Alabama’s 1901 Constitution was written to deny equal access to justice for Black and poor Alabamians by keeping Montgomery as the power center from which all money and rights would flow. There have been changes but none so great as to amend the wrongs written into the state’s founding document.
A few short years ago, the state government passed a law that protected Confederate monuments that state lawmakers thought should be preserved as part of Southern heritage.
What monuments are revered speaks to national and local character. Is our character one that says we should honor those who sought to ensure the continuance of human bondage?
Should we honor those who preached and enforced segregation for political gain?
There is another way to look at statues and that is to realize that they are more reflective of the thinking at the time than the shrine itself.
If monuments are artifacts of the moment and not truthfully to honor history, then what they mean today is an open subject for debate.

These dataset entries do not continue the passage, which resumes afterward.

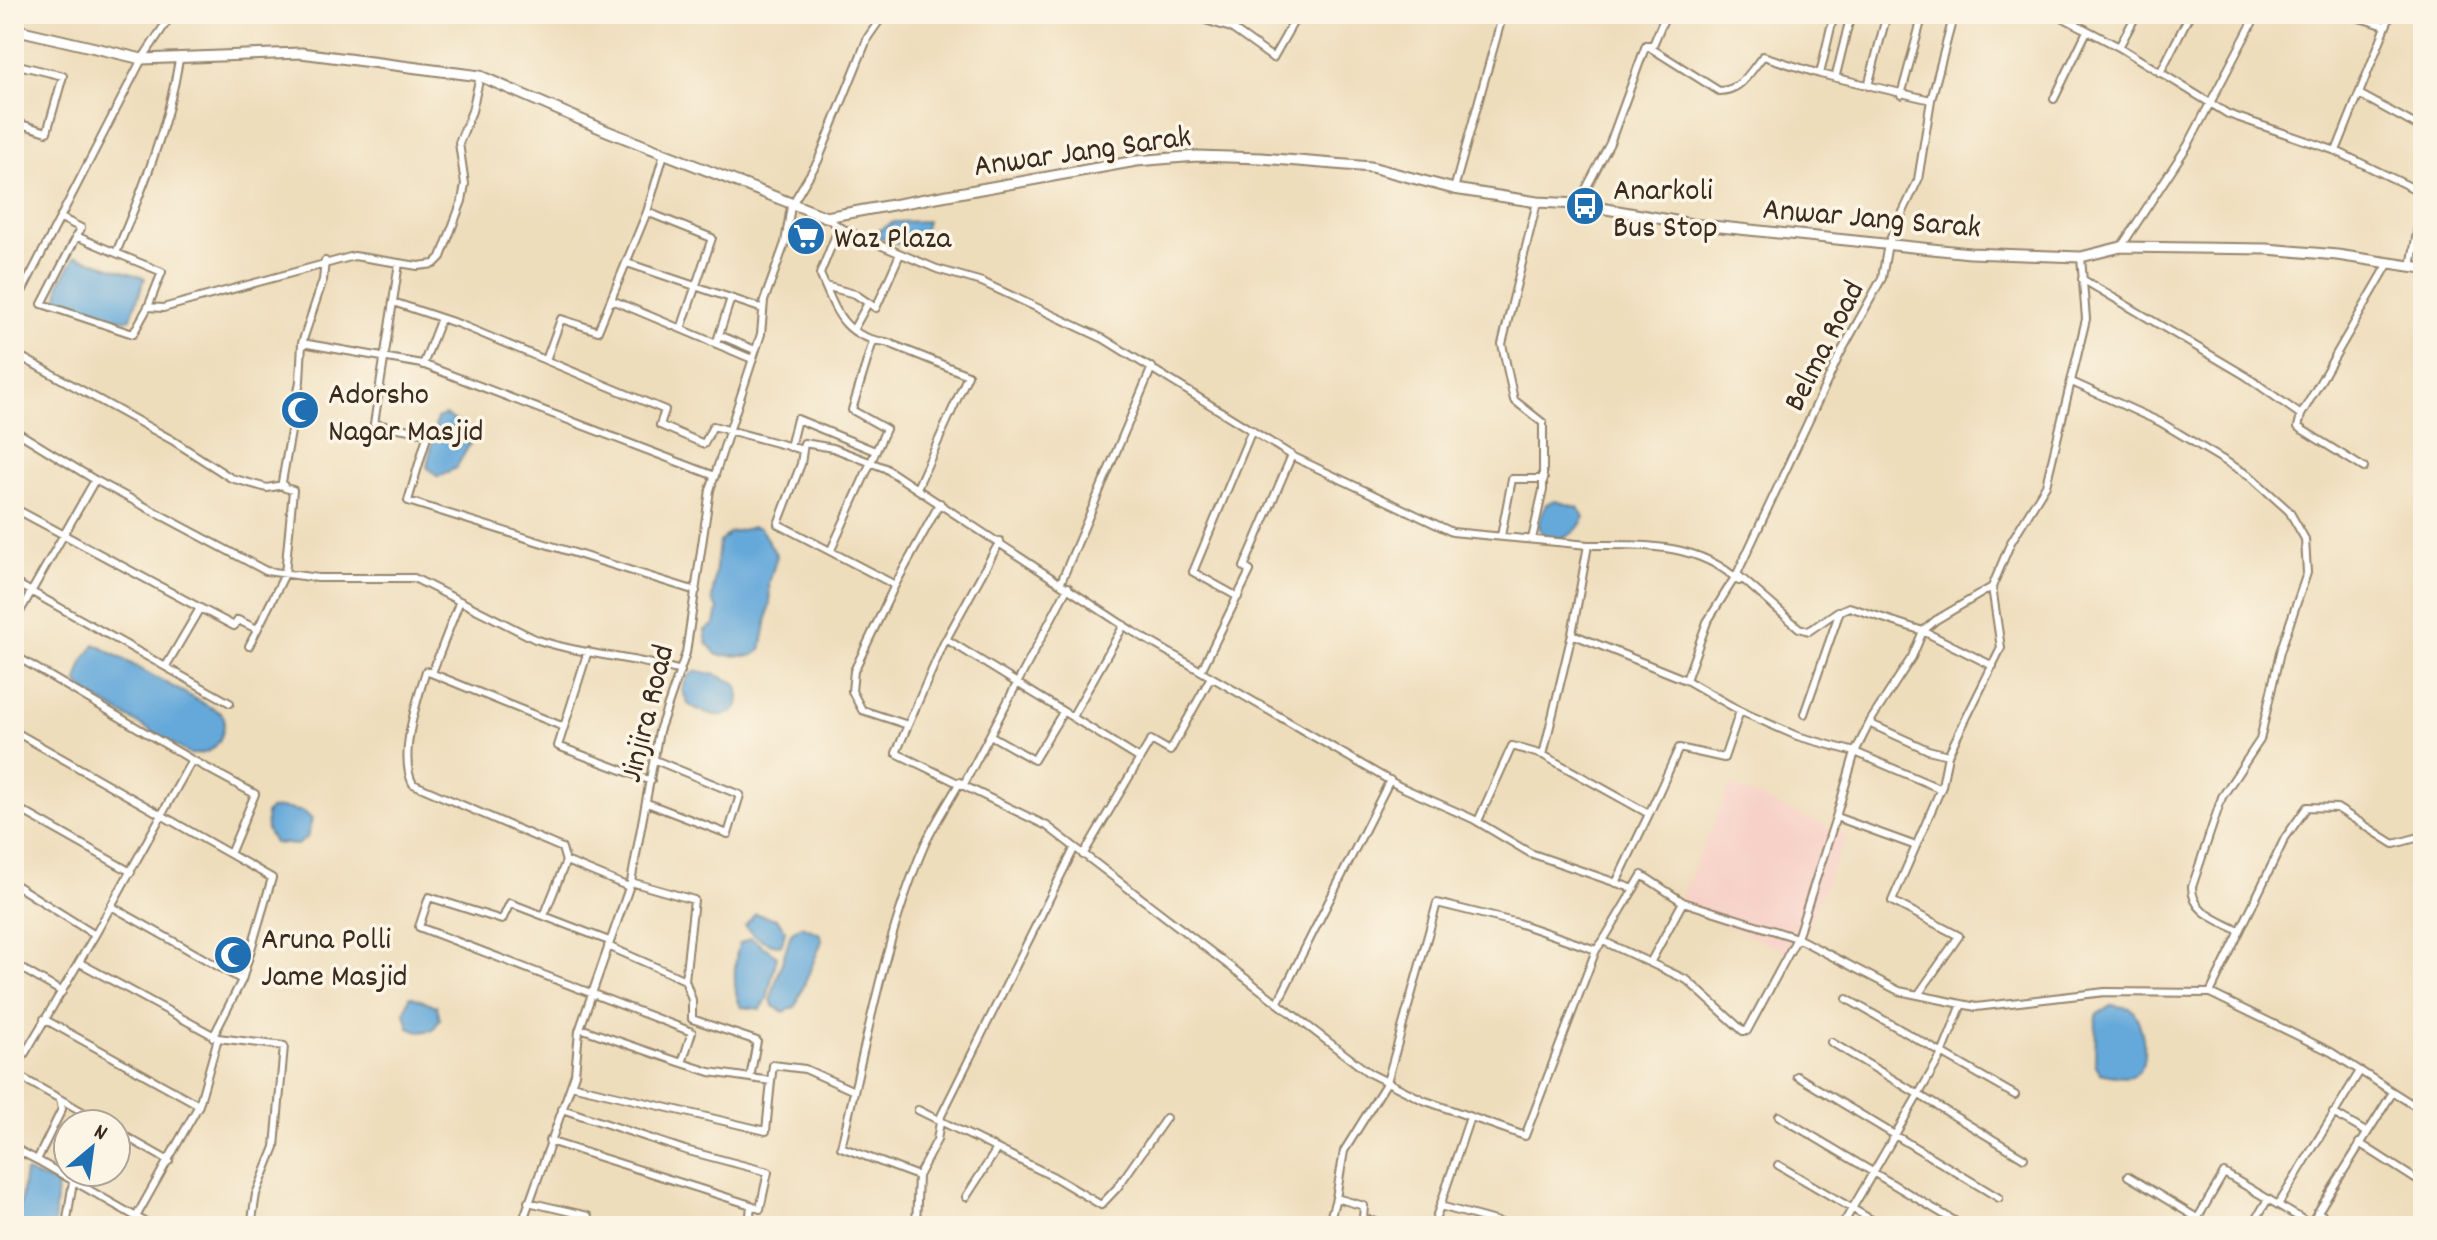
<svg xmlns="http://www.w3.org/2000/svg" width="2437" height="1240" viewBox="0 0 2437 1240" font-family="Dekko,sans-serif">
  <style>
    .built { fill: #f7d1c7 }
    .water { fill: #65a9da; stroke: #506a7c; stroke-width: 2 }
    .lines { fill: none; stroke-linecap: round; stroke-linejoin: round }
    .street-casing { stroke: #94846c; stroke-width: 10 }
    .secondary-casing { stroke: #94846c; stroke-width: 13 }
    .street { stroke: #fff; stroke-width: 6 }
    .secondary { stroke: #fff; stroke-width: 9 }
    .labels { text-anchor: middle; stroke-width: 7; stroke-linejoin: round; paint-order: stroke }
    .street-label { font-size: 32px; fill: #3b2a1e; stroke: #fcf5e5 }
    .poi-label { font-size: 32px; fill: #3b2a1e; stroke: #fcf5e5; text-anchor: start }
  </style>
  <rect width="100%" height="100%" fill="#fcf5e5"/>
  <filter id="ink" filterUnits="userSpaceOnUse"><feTurbulence type="fractalNoise" baseFrequency=".0125" numOctaves="2"/><feDisplacementMap in="SourceGraphic" scale="16" xChannelSelector="R" yChannelSelector="G"/><feConvolveMatrix kernelMatrix="1 2 1 2 8 2 1 2 1" color-interpolation-filters="sRGB"/></filter>
  <filter id="wash" filterUnits="userSpaceOnUse"><feTurbulence type="fractalNoise" baseFrequency=".006" numOctaves="4" result="noise"/><feDisplacementMap in="SourceGraphic" scale="32" xChannelSelector="R" yChannelSelector="G"/><feGaussianBlur stdDeviation="1.8" result="paint"/><feColorMatrix in="noise" values="0 0 0 0 0 0 0 0 0 0 0 0 0 0 0 0 0 1.4 0 .05"/><feComposite in="paint" operator="in"/></filter>
  <g filter="url(#wash)">
    <rect width="100%" height="100%" fill="#edb"/>
    <path class="built" d="M1730 785 1847 835 1795 955 1678 905Z"/>
    <path class="water" d="M927 221 923 236 916 245 904 246 879 237 878 231 894 222Z
      M76 256 145 278 130 320 104 317 58 299 60 282Z
      M445 415 470 429 474 437 456 468 438 477 427 467 437 418Z
      M1555 501 1578 507 1584 517C1577 536 1562 540 1544 539L1538 524 1546 504Z
      M753 527 760 528 777 556 769 583 770 603 761 650 752 656 717 655 707 643 705 630 715 624 718 609 712 600 719 543 729 533Z
      M95 644 219 712 224 717C225 740 214 756 190 754L85 692 77 681 83 662Z
      M697 671 714 674 736 683C749 724 713 719 689 705L682 690 688 676Z
      M283 808 304 812 312 819 307 838 297 845 274 843 267 830 266 814 270 809Z
      M755 914 777 919 785 930 782 944C772 948 751 935 745 926Z
      M802 926 820 934 822 941 795 1007 784 1012 773 1006 771 998 791 933Z
      M751 938 777 956 767 999 761 1009 741 1007C732 990 734 962 739 944Z
      M410 996 437 1006 440 1019 433 1030 419 1032 409 1028 405 1012Z
      M2112 1005 2130 1008C2143 1018 2153 1070 2132 1076 2124 1078 2108 1075 2100 1073L2095 1063 2096 1015Z
      M25 1172 57 1184 54 1226H17Z"/>
  </g>
  <g filter="url(#ink)">
    <g class="lines">
      <g class="street-casing">
        <path id="street" d="M1186 14 1231 28 1273 58 1298 14
          M2047 14 2062 17 2119 47 2228 114 2336 151 2423 193
          M2346 14 2386 26
          M1646 45 1719 91C1741 91 1750 72 1763 56L1820 74 1931 100
          M2119 47 2137 14
          M179 60C168 127 142 191 116 253L162 272 148 307 163 308 354 256 418 266 434 264 441 257 462 201 465 184 459 143 472 111 480 76
          M14 64 63 76 47 132 14 122
          M2160 73 2190 14
          M1820 74 1834 14
          M1836 75 1851 14
          M1868 86 1887 14
          M2359 94 2423 129
          M1901 95 1923 14
          M2054 99 2087 31
          M2336 151 2391 14
          M1454 189 1503 14
          M1578 204 1610 143 1646 45H1653L1666 14
          M826 217 839 227 875 243 937 269 982 282 1104 339 1296 458 1452 532 1588 545 1572 634 1543 755 1649 814 1679 748 1724 758 1740 711
          M61 218 81 228 42 304 133 334 148 307
          M839 227 820 274C836 310 842 337 886 342L968 375 917 488
          M76 236 116 253
          M2121 247 2188 145 2257 14
          M399 263 374 424 428 433 408 501 696 591
          M627 263 763 309
          M2411 267 2423 197
          M2082 279 2246 376 2301 415 2298 427 2364 468
          M825 286 855 294 876 308 900 254
          M612 300 681 329 712 238 647 212
          M393 302 459 324 665 410 660 425 704 444 713 426 803 450 801 464 778 524 895 585 854 671 852 691 862 710 908 725 896 753 1047 826 1369 1073 1423 1100 1525 1136 1596 950
          M14 307 142 59 172 14
          M681 329 752 359
          M853 330 868 303
          M719 335 755 350
          M302 343 323 280 325 261
          M716 344 731 298
          M14 353 172 440 231 478 267 488 283 485
          M546 360 561 319 598 331 647 212 664 154
          M423 365 441 318
          M2074 383 2160 422 2250 476 2289 511 2305 539 2307 573 2280 652 2260 740 2222 797 2192 887C2192 913 2219 920 2239 931
          M2301 415 2389 263
          M14 430 95 480 14 622
          M790 447 797 419 875 451
          M803 450 804 443 833 448 885 468 1132 631 1399 786 1473 819 1530 853 1634 889
          M95 480 266 571 318 578H414L535 639C582 655 633 657 681 671
          M14 508 200 608 166 666
          M1501 536 1512 479H1544
          M1532 539 1543 490V423L1514 400 1502 344 1537 202
          M1588 545C1642 545 1697 542 1739 581L1737 574
          M831 550 886 429 852 410 873 341
          M1737 574 1799 628 1809 631 1838 611
          M14 582 230 703
          M1061 582 1152 367
          M895 585 940 503
          M1238 597 1193 572 1252 430
          M200 608 234 626 238 620 257 629
          M1572 634 1686 680 1740 711 1797 736 1855 752 1941 789
          M946 639 1140 759
          M249 646 285 574 293 490 285 488 282 482 300 381 302 343 422 364 715 476
          M14 655 192 760 95 935
          M1201 671 1250 571 1244 567 1292 455
          M432 673 459 603
          M1686 680 1707 622 1737 574 1840 354 1882 278 1888 244 1918 180 1931 100 1954 14
          M1804 714 1840 611 1849 607 1923 631 1993 666
          M1072 717 1124 625
          M1871 720 1855 752 1836 817 1916 846 1892 901 1959 936 1918 995 1976 1007 2105 992 2210 993 2331 1052 2393 1092
          M908 725 943 645 1000 541
          M564 727 558 746 651 781
          M14 731 272 878 242 980
          M990 735 1034 760 1063 712
          M1948 755 1928 750 1873 725 1871 720 1912 657 1923 631 1936 620 1992 587 2011 542 2046 485 2086 319 2081 257
          M192 760 255 794 230 854
          M960 782C948 803 934 824 924 846 883 942 866 1046 841 1147L918 1176 937 1140 941 1116 1074 849
          M964 784 1068 587
          M647 803 728 834 740 795 655 760
          M14 806 131 872
          M1836 817 1797 938 1899 991 1918 995
          M1478 821 1512 746 1543 755
          M1916 846 1942 786 1948 755 2001 648 1992 587
          M1083 855 1151 740 1170 751 1211 677
          M566 862 562 848 413 784C398 757 417 700 426 671L564 727 588 651
          M1616 883 1649 814
          M14 884 95 935 18 1065 17 1075 60 1099 62 1109 37 1160 152 1226
          M111 906 242 980 213 1037
          M544 916 566 861 629 887
          M609 941 510 903 502 920 429 897 419 927 692 1032 682 1063 710 1072 771 1081 773 1065 805 1069 854 1091
          M1603 941 1642 875 1683 902
          M608 946 685 980 694 900 631 882
          M80 963 218 1038 199 1105 136 1217
          M14 964 62 992
          M685 980 692 1000V1019L757 1041 750 1078
          M2210 993 2285 838 2307 807 2337 808 2394 844 2423 836
          M1847 999 2015 1095
          M1278 1002 1390 780
          M44 1019 199 1105
          M580 1028 682 1063
          M218 1038 284 1046 275 1147 256 1194 251 1226
          M1831 1042 2024 1158
          M1797 1076 1999 1198
          M571 1085 766 1131 771 1081
          M60 1099 104 1124
          M562 1109 685 1150 768 1172 760 1209 751 1205
          M918 1110 1054 1177 1101 1205 1117 1188 1166 1118
          M2333 1113 2366 1132
          M1779 1116 1963 1226
          M116 1131 169 1161
          M549 1141 751 1205 749 1226
          M2359 1143 2423 1184
          M14 1148 37 1160
          M1778 1165 1882 1226
          M2128 1176 2197 1218
          M14 1180 19 1150
          M966 1197 997 1149
          M528 1202 588 1216V1226
          M2278 1205 2360 1071
          M1440 1206 1470 1117
          M2317 1212 2341 1226
          M66 1226 73 1181
          M521 1226 575 1074 579 1031 631 882 659 731 686 653 710 490 761 334 764 301 785 243 791 206 818 161 868 37 884 14
          M916 1226 918 1176
          M1328 1226 1336 1198
          M1389 1226 1363 1218 1364 1206 1336 1198 1344 1151 1387 1082 1437 903 1518 923 1596 950 1603 941 1687 980 1743 1031H1747L1797 938 1683 902 1651 961
          M1433 1226 1440 1206 1513 1226
          M1842 1226 1942 1054 1962 1004
          M2193 1226 2224 1173 2268 1199
          M2252 1226 2268 1199 2310 1224
          M2309 1226 2393 1092 2423 1111"/>
      </g>
      <g class="secondary-casing">
        <path id="secondary" d="M14 29 142 59 301 53 480 76 607 131 826 217 1136 161 1197 156 1261 158 1371 167 1454 189 1537 202 1578 204 1692 224 1970 253 2081 257 2121 247 2267 249 2337 255 2423 268"/>
      </g>
      <use href="#street" class="street"/>
      <use href="#secondary" class="secondary"/>
    </g>
  </g>
  <defs>
    <g id="bus-disc" transform="scale(2)"><circle r="9.5" fill="#1f6fb2" stroke="#fcf5e5"/><path d="M-5-6H5V4H4V6H2V4H-2V6H-4V4H-5ZM-3.5-4V0h7V-4ZM-3.5 1.2v1.5H-2V1.2ZM2 1.2v1.5H3.5V1.2Z" fill="#fff"/></g>
    <g id="supermarket-disc" transform="scale(2)"><circle r="9.5" fill="#1f6fb2" stroke="#fcf5e5"/><path d="M-6-5.5h2.5l.6 2H6L4.5 2H-2.5L-4.4-4H-6ZM-1.5 3.2a1.3 1.3 0 1 0 .1 0ZM3 3.2a1.3 1.3 0 1 0 .1 0Z" fill="#fff"/></g>
    <g id="mosque-disc" transform="scale(2)"><circle r="9.5" fill="#1f6fb2" stroke="#fcf5e5"/><path d="M3.5-4.9A6 6 0 1 0 3.5 4.9A5 5 0 1 1 3.5-4.9Z" fill="#fff"/></g>
  </defs>
  <g fill-rule="evenodd">
    <use href="#bus-disc" x="1585" y="206"/>
    <use href="#supermarket-disc" x="806" y="236"/>
    <use href="#mosque-disc" x="300" y="410"/>
    <use href="#mosque-disc" x="233" y="955"/>
  </g>
  <g class="labels">
    <g class="street-label">
      <text transform="translate(1082 149) rotate(-8)" y="11">Anwar Jang Sarak</text>
      <text transform="translate(1872 216) rotate(5)" y="11">Anwar Jang Sarak</text>
      <text transform="translate(1822 345) rotate(-63)" y="11">Belma Road</text>
      <text transform="translate(645 713) rotate(-76)" y="11">Jinjira Road</text>
    </g>
    <g class="poi-label">
      <text x="1613" y="199">Anarkoli<tspan x="1613" dy="37">Bus Stop</tspan></text>
      <text x="834" y="247">Waz Plaza</text>
      <text x="328" y="403">Adorsho<tspan x="328" dy="37">Nagar Masjid</tspan></text>
      <text x="261" y="948">Aruna Polli<tspan x="261" dy="37">Jame Masjid</tspan></text>
    </g>
  </g>
  <rect width="2437" height="1240" fill="none" stroke="#fcf5e5" stroke-width="48"/>
  <g transform="translate(92 1148) rotate(29)"><circle r="38" fill="#fcf5e5" stroke="#afa495" stroke-width="2"/>
  <path d="M0-6L14 30L0 20L-14 30Z" fill="#1f6fb2"/>
  <text y="-12" font-size="22" font-weight="bold" text-anchor="middle" fill="#3b2a1e">N</text>
  </g>
</svg>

Is the statue of Jefferson Davis on the Capitol grounds in Montgomery a symbol of who we are now or a reminder of who Alabama citizens were at the time it was erected?
This is not about erasing history but about recognizing monuments for what they are and acknowledging their meaning to all citizens.
The fact that most world religions warn against idols shouldn’t be lost in the moment either. Statues are tricky because heroes are almost always redefined by present events.
While nations should be built on laws alone, they are also made on myths and legends. But history has a way of exposing myths and bringing legends low.
Washington could tell a lie, Honest Abe was not always truthful, and under our current law application, some people are more equal than others. Should their memorials be removed because they were flawed? No
In his work “Adam Smith on the nature and authority of conscience,” Albert Shin argues, “there is a need to cultivate our conscience. We do so; I will argue, primarily through encountering diversity, which leads to disagreements, which prompt us to reevaluate how we judge others.”
Again the Catholic Church finds, “Faced with a moral choice, conscience can make either a right judgment in accordance with reason and the divine law or, on the contrary, an erroneous judgment that departs from them.”
Are we more divided than ever? Probably not.
Is there a way out of the present threefold dilemma? Yes.
Returning to our founding principles while understanding that they are for everyone is a start. But principles shouldn’t change with every election or be sacrificed to win one.
Indeed, King George III thought those who staged the Boston Tea Party were thugs and looters, set to overthrow the government.
No, they were ordinary citizens who saw injustice and launched a revolution.
Today, we do not see so much a call for revolution but a demand for evolution across a broad front of problems.
There is now a need for better respect for health and science, for our neighbors of all skin colors and a rethinking of the inequities of poverty.
Our response to the immediate crisis will surely determine our long-term destiny, and the collective conscience of “we the people” can be the moral force that brings about needed change.